**DIRECTIONS**
Give the records back in full, exactly as they read.

**RECORDS**

★ ★ ★ ★

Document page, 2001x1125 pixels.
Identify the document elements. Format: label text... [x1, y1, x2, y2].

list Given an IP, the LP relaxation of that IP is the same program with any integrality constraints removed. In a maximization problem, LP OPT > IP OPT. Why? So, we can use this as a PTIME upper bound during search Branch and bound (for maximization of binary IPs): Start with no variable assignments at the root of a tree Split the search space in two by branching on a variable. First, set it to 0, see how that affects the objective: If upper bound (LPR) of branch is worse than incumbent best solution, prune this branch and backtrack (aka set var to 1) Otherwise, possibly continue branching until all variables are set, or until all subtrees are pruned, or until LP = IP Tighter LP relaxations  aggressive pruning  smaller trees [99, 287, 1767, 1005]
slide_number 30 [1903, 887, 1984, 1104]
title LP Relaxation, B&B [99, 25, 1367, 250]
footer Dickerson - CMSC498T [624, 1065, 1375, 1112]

★ ★ ★ ★

**RESULT BELOW**
Document page, 2001x1125 pixels.
Identify the document elements. Format: label text... [x1, y1, x2, y2].

list Given an IP, the LP relaxation of that IP is the same program with any integrality constraints removed. In a maximization problem, LP OPT > IP OPT. Why? So, we can use this as a PTIME upper bound during search Branch and bound (for maximization of binary IPs): Start with no variable assignments at the root of a tree Split the search space in two by branching on a variable. First, set it to 0, see how that affects the objective: If upper bound (LPR) of branch is worse than incumbent best solution, prune this branch and backtrack (aka set var to 1) Otherwise, possibly continue branching until all variables are set, or until all subtrees are pruned, or until LP = IP Tighter LP relaxations  aggressive pruning  smaller trees [99, 287, 1767, 1005]
slide_number 30 [1903, 887, 1984, 1104]
title LP Relaxation, B&B [99, 25, 1367, 250]
footer Dickerson - CMSC498T [624, 1065, 1375, 1112]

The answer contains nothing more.